[Trecho do documento]

Pelos corredores da sede da ONU em Nova Iorque, nos primeiros anos do estabelecimento da organização, um sujeito praticamente implorava a cada um dos delegados e diplomatas de países que dessem ouvidos a ele. Seu apelo era um só: assinar sua petição para criar um tratado internacional que lidasse com um crime que, até então, não tinha nome. Mas que, ao longo da história, havia deixado milhões de mortos.

 

Aquele sujeito era Raphael Lemkin (Bezvodno, Bielorrússia, 24 de junho de 1900 – Nova Iorque, Nova York, 28 de agosto de 1959), um advogado polonês e que perdeu 40 integrantes de sua família no Holocausto.

 

Sua própria vida esteve próxima de um fim quando, em 1939, ele se uniu à resistência e tentou lutar contra a ocupação nazista na Polônia. Ferido, o jovem Lemkin teve de se esconder por meses numa floresta, antes de conseguir escapar e se transformar em um refugiado na Suécia.

 

Fora de perigo, o advogado passou a dar aulas numa universidade em Estocolmo e foi um dos primeiros a buscar um enquadramento jurídico para os crimes cometidos por Adolf Hitler, antes mesmo de o mundo saber se a Alemanha Nazista poderia ser freada.

 

Judeu, Lemkin teve de se mudar para os Estados Unidos como refugiado após a Alemanha invadir a Polônia, e lá passou a lecionar na Duke University e aprofundou seus estudos, que já havia começado a desenvolver enquanto estudante quando ainda era jovem, sobre algo ainda sem nome e cujo termo ele viria a cunhar depois: o genocídio.

 

A história de grandes massacres de populações sempre tinha intrigado o jurista que, anos antes, havia ficado impressionado com o assassinato de um oficial otomano por um armênio, nas ruas de Berlim. Quando o criminoso foi levado diante de uma corte, ele alegou que havia cometido o assassinato para vingar a morte de sua mãe, no massacre do povo armênio.

[/Trecho do documento]
[Informações extraídas]

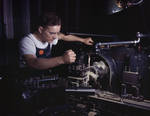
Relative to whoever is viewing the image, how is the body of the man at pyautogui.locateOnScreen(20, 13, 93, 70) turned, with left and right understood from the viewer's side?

[/Informações extraídas]
[Informações extraídas]

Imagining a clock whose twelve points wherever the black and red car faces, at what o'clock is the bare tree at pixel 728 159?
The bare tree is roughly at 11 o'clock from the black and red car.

[/Informações extraídas]
[Informações extraídas]

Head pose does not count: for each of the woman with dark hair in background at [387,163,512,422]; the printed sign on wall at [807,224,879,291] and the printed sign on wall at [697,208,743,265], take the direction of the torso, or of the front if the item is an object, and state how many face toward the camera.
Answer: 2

[/Informações extraídas]

* Instruções do exercício
1 – Transcreva, por favor, o trecho do texto sobre Raphael Lemkin que começa em "Sua própria vida" e vai até "poderia ser freada.", incluindo estas últimas palavras.
2 – Liste todos os países citados no texto sobre Raphael Lemkin.

* Respostas da atividade
1 –
Sua própria vida esteve próxima de um fim quando, em 1939, ele se uniu à resistência e tentou lutar contra a ocupação nazista na Polônia. Ferido, o jovem Lemkin teve de se esconder por meses numa floresta, antes de conseguir escapar e se transformar em um refugiado na Suécia.

 

Fora de perigo, o advogado passou a dar aulas numa universidade em Estocolmo e foi um dos primeiros a buscar um enquadramento jurídico para os crimes cometidos por Adolf Hitler, antes mesmo de o mundo saber se a Alemanha Nazista poderia ser freada.

2 – Bielorrússia, Polônia, Suécia, Alemanha, Estados Unidos